Researchers of the Jena University in Germany have developed an algorithm that allows the software to memorize the appearance of a variety of animal and plant species and thereby developing the ability to discriminate between them. The visual fine-grained project not only aims to develop a new precise way of pattern recognition but also to deliver the parameter the software develops during the learning process.

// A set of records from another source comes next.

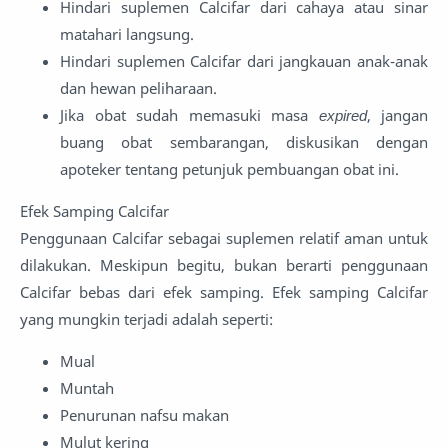
Hindari suplemen Calcifar dari cahaya atau sinar
matahari langsung.
Hindari suplemen Calcifar dari jangkauan anak-anak
dan hewan peliharaan.
Jika obat sudah memasuki masa
expired
, jangan
buang obat sembarangan, diskusikan dengan
apoteker tentang petunjuk pembuangan obat ini.
Efek Samping Calcifar
Penggunaan Calcifar sebagai suplemen relatif aman untuk
dilakukan. Meskipun begitu, bukan berarti penggunaan
Calcifar bebas dari efek samping. Efek samping Calcifar
yang mungkin terjadi adalah seperti:
Mual
Muntah
Penurunan nafsu makan
Mulut kering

The algorithm uses deep learning and big data methods for pattern recognition and by including images of many different perspectives it can recognize e.g. birds and dogs even while they move.
The algorithm we developed is able to automatically distinguish between different types of birds, flowers, dog breeds, and in general very similar object categories. It is based on computer vision and machine learning techniques that learn the appearance of object categories from a given set of images together with their annotations. Very recent ideas from the deep learning area allow for estimating very complex visual models and boost the recognition performance up to 82% for a dataset with 200 different bird categories.
One potential outcome would be an app that would enable all of us to identify species in the field as using only a cell phone camera. There is already one less versatile one available. The Merlin app, a tool used in North American to identify birds now lets you upload an image of a bird that you’ve photographed, and if the photo shows one of the supported species, it returns the correct species in the top 3 results, 90% of the time. It currently supports 400 species in North America and needs good photographs of the animal.